Required action:
Transcribe only the lines in the data below falling between the line with "문화 & 예술 :: Culture & Art" and the line with "Wajib Dimiliki! Tokyo City Pass: Naik Subway", including those two lines, and leave out any picture.

Information:
○ ○ ○

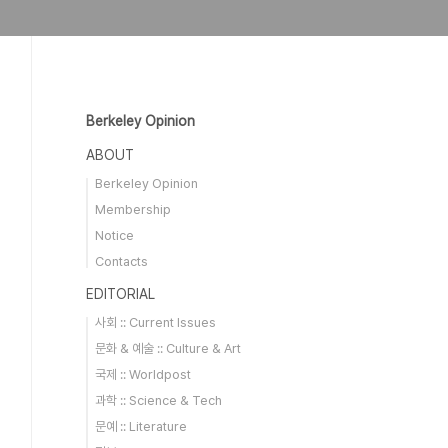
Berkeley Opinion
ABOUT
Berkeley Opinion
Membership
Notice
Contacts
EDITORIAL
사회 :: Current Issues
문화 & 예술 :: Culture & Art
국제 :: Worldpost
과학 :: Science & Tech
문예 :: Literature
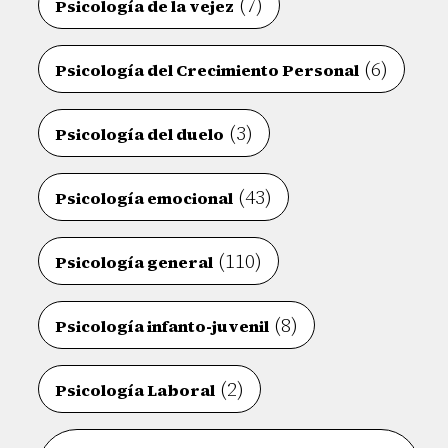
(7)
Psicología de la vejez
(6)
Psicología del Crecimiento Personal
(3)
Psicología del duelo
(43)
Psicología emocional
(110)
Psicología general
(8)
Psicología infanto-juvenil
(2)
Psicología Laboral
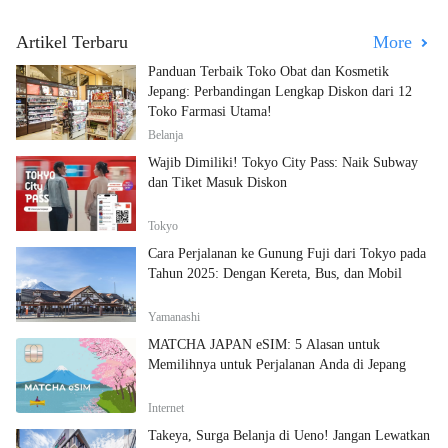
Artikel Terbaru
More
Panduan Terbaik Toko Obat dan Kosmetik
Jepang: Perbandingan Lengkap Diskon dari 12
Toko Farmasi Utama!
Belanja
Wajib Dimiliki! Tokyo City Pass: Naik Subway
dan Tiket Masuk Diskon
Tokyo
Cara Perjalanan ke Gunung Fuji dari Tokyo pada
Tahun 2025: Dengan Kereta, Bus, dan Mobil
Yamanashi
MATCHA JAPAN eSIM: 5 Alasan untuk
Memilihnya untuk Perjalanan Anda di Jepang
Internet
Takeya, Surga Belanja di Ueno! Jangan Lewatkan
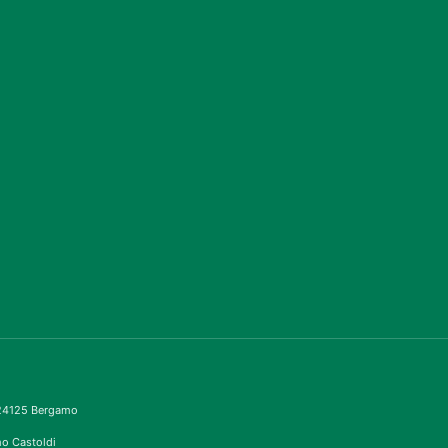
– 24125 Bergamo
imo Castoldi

○ ○ ○

Response to the task:
문화 & 예술 :: Culture & Art
국제 :: Worldpost
과학 :: Science & Tech
문예 :: Literature
(7)
Psicología de la vejez
(6)
Psicología del Crecimiento Personal
(3)
Psicología del duelo
(43)
Psicología emocional
(110)
Psicología general
(8)
Psicología infanto-juvenil
(2)
Psicología Laboral
Artikel Terbaru
More
Panduan Terbaik Toko Obat dan Kosmetik
Jepang: Perbandingan Lengkap Diskon dari 12
Toko Farmasi Utama!
Belanja
Wajib Dimiliki! Tokyo City Pass: Naik Subway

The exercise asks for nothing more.